Case background: Frederick W. Hopkins, M.D., M.P.H. v. Larry Jegley, et al.
Ecuador Issues Apology in Adolescent Abuse Case
In compliance with a ruling by the Inter-American Court of Human Rights that held Ecuador responsible for failing to protect Paola Guzmán Albarracín from abuse at her school, Ecuador President Lenín Moreno issued a public apology to Paola’s family in December 2020. The wide-reaching ruling in the case, Paola Guzmán Albarracín v. Ecuador, issued in August 2020, set standards to protect schoolgirls from sexual violence throughout the Latin American region.
IACHR Hears Case of Salvadoran Women Unjustly Imprisoned
The Center for Reproductive Rights and its partners appeared before the Inter-American Commission on Human Rights (IACHR) in December and urged it to recommend that El Salvador free 12 women unjustly imprisoned in unsafe conditions and at risk for COVID-19. Arrested for incidents related to obstetric emergencies during their pregnancies, the women were unjustly accused of illegal abortions and convicted of aggravated homicide or attempted homicide. Abortion is illegal in El Salvador under all circumstances—even in cases of rape or incest or to save a woman’s life.

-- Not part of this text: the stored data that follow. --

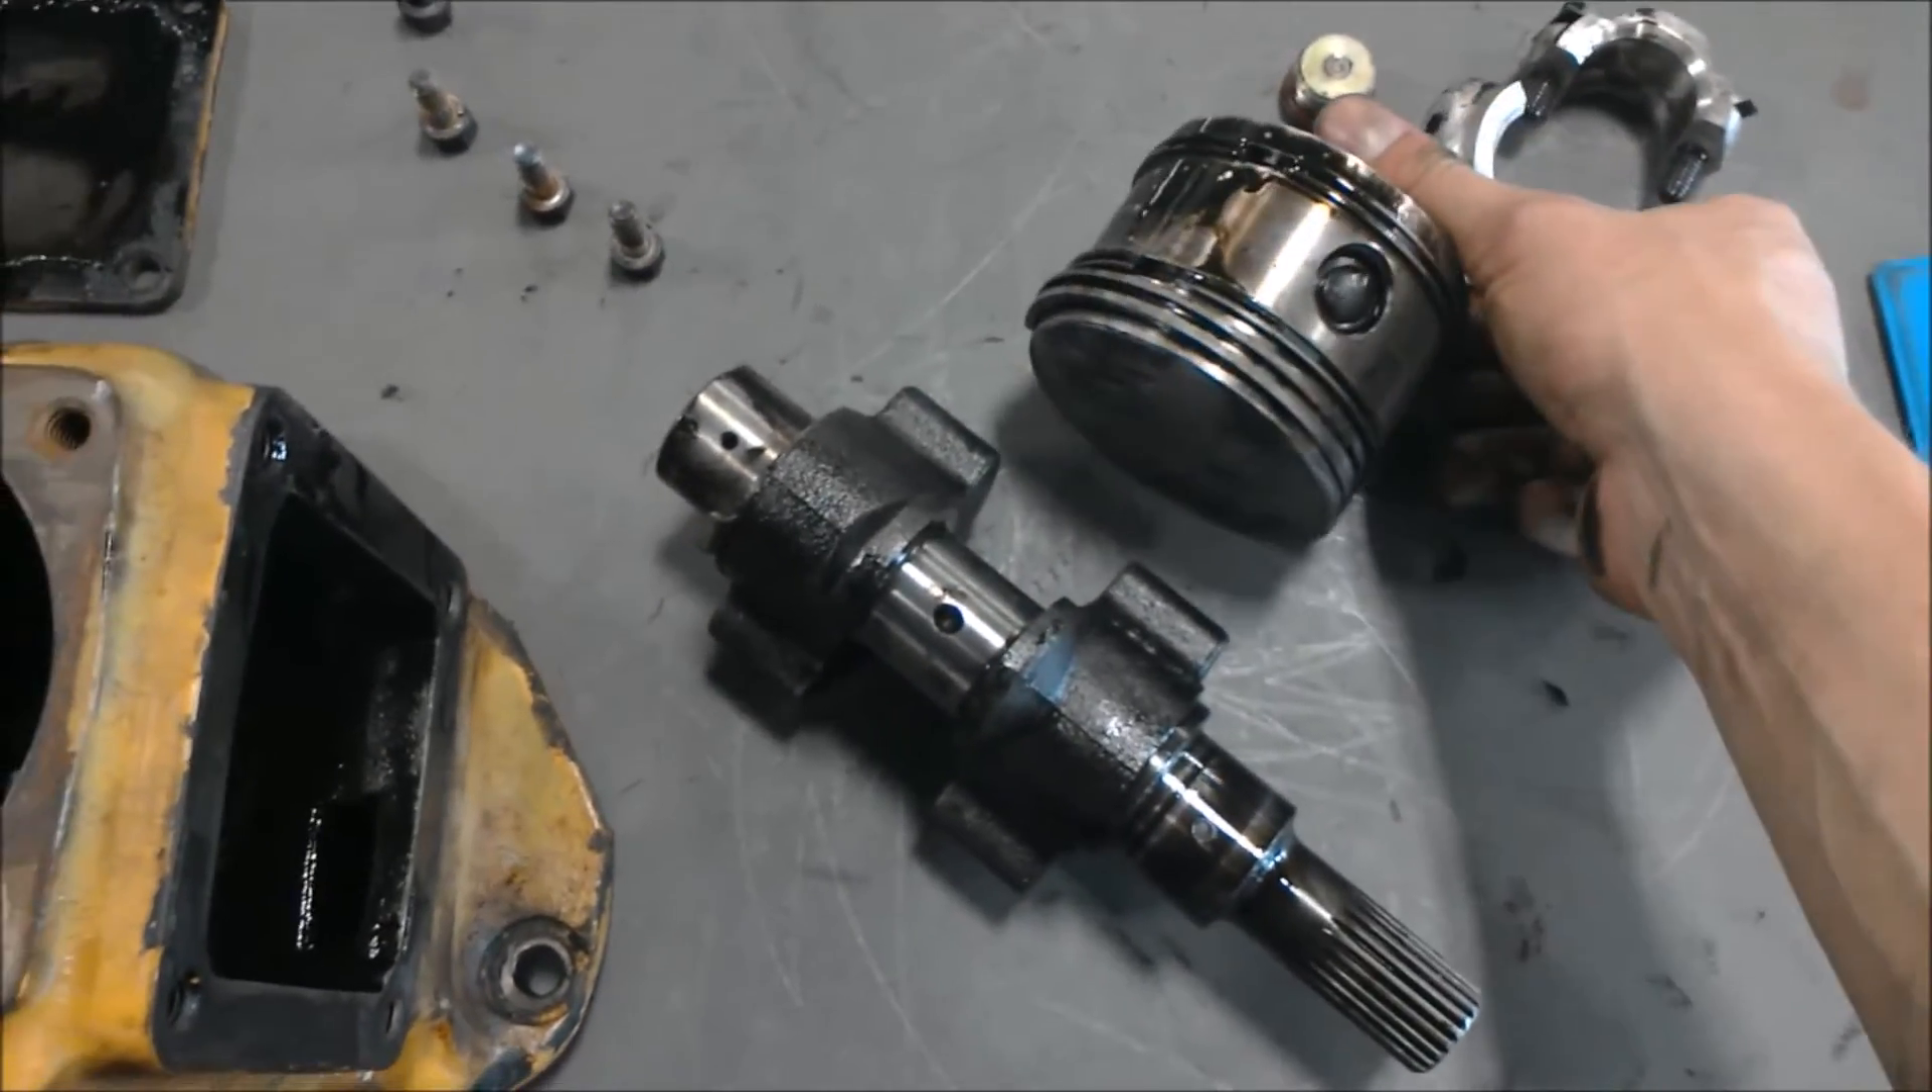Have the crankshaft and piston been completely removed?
Yes.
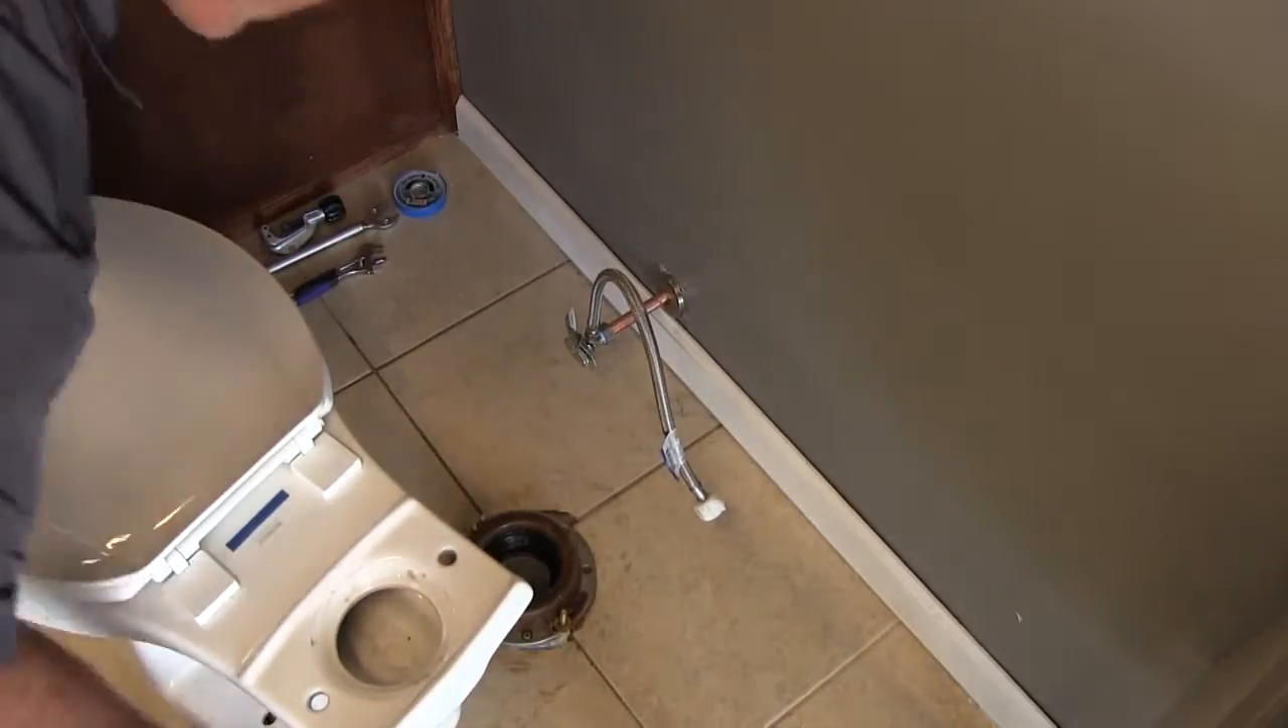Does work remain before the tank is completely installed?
Yes.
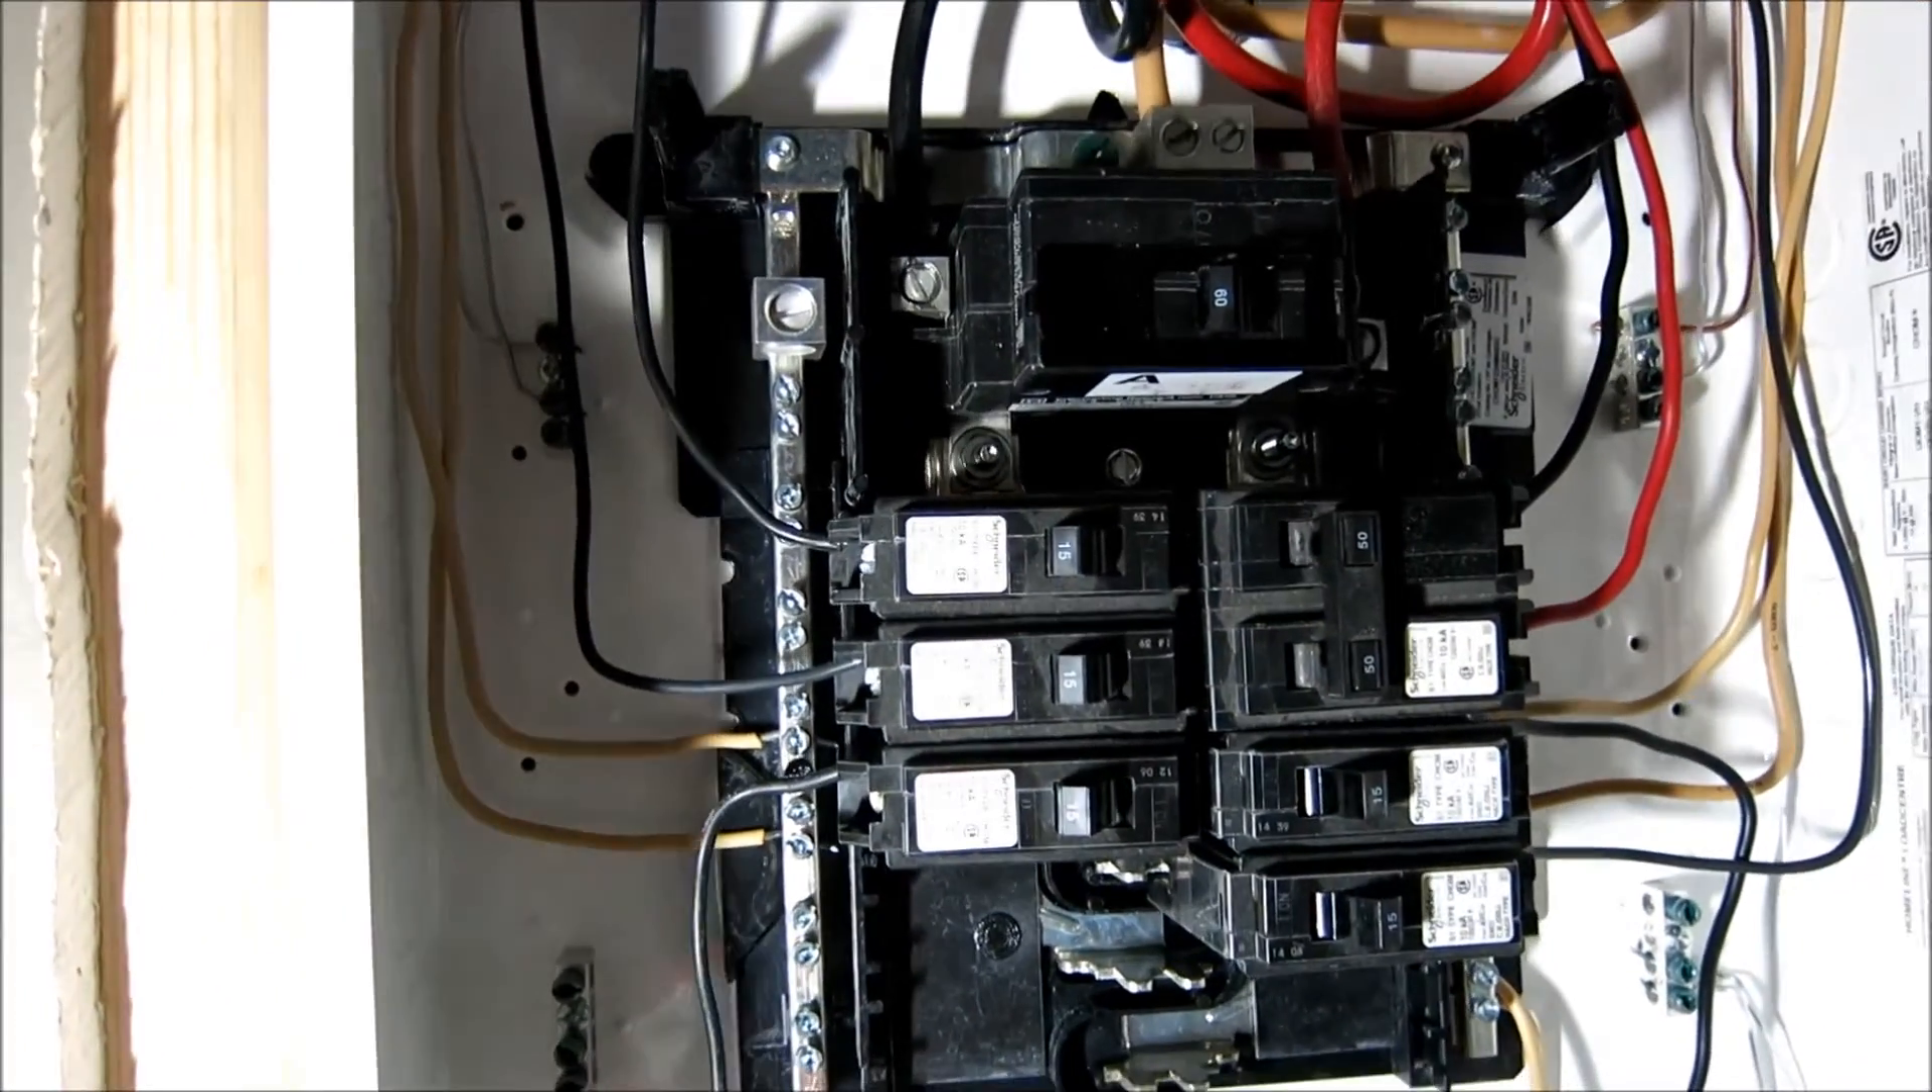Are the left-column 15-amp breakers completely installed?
Yes.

Tennessee Medication Abortion “Reversal” Law Blocked
The Center and its partners have sued to block a Tennessee law requiring doctors to lie to patients by telling them that medication abortions can be “reversed.” Such a “reversal” claim is unproven, politically motivated, and without basis in medical research. A temporary restraining order was granted in September 2020, and a preliminary injunction granted in February 2021.
Texas Ban on Abortion Procedure Before the Circuit Court
In Whole Woman’s Health v. Paxton, the Center is challenging a Texas ban on the standard procedure for abortion care after about 14-15 weeks. A three-judge panel of the Fifth Circuit Court of Appeals upheld the lower court’s decision that permanently struck down the law as unconstitutional after a trial on the merits; but in an unusual move, in October the full Circuit Court granted, on its own motion, a rehearing by the full Court. Oral argument was held before the Fifth Circuit in January 2021.